> _Task objective_
Identify each line in the rows below that contains the word "this", and copy those lines.

**** Task inputs

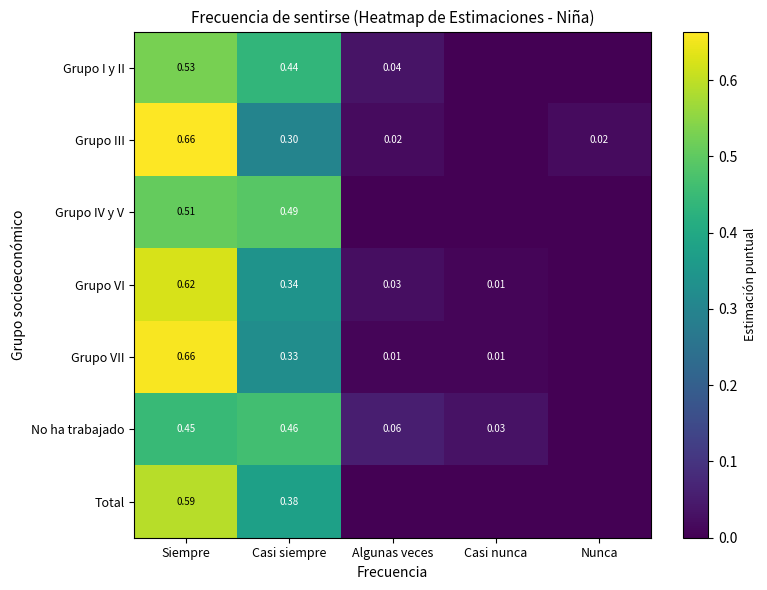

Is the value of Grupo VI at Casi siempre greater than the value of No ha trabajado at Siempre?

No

********
**** Task inputs

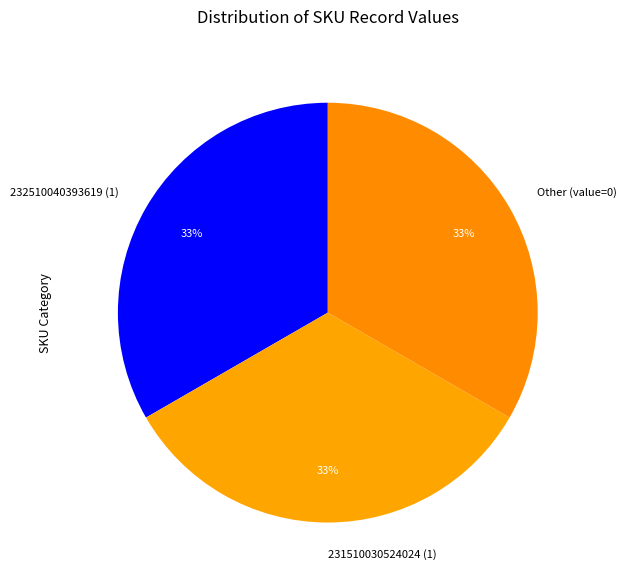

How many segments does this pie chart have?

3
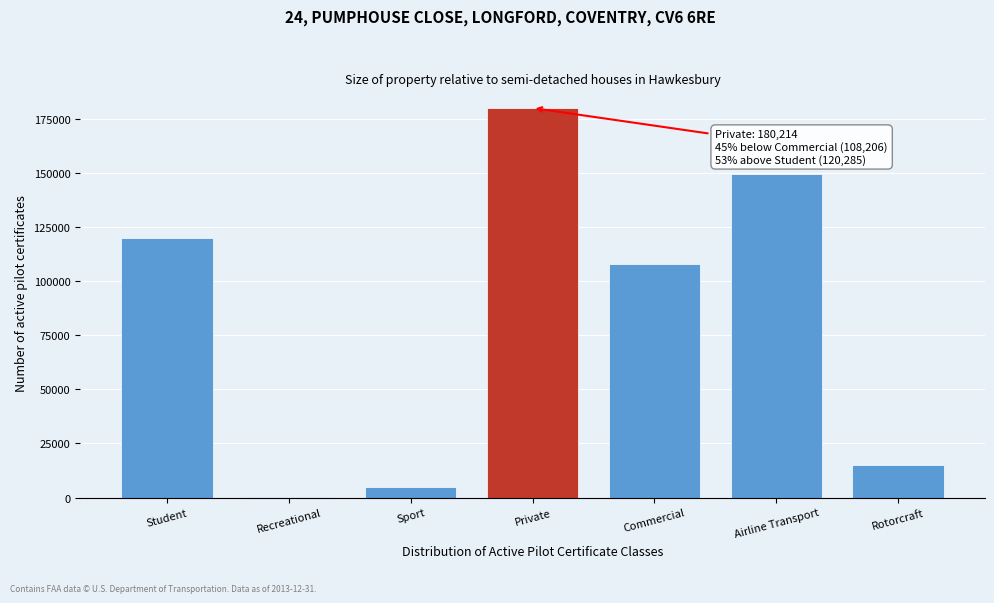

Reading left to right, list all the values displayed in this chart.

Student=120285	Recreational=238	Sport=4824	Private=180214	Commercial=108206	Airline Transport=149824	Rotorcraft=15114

********

> _Answer to the problem_
How many segments does this pie chart have?
Reading left to right, list all the values displayed in this chart.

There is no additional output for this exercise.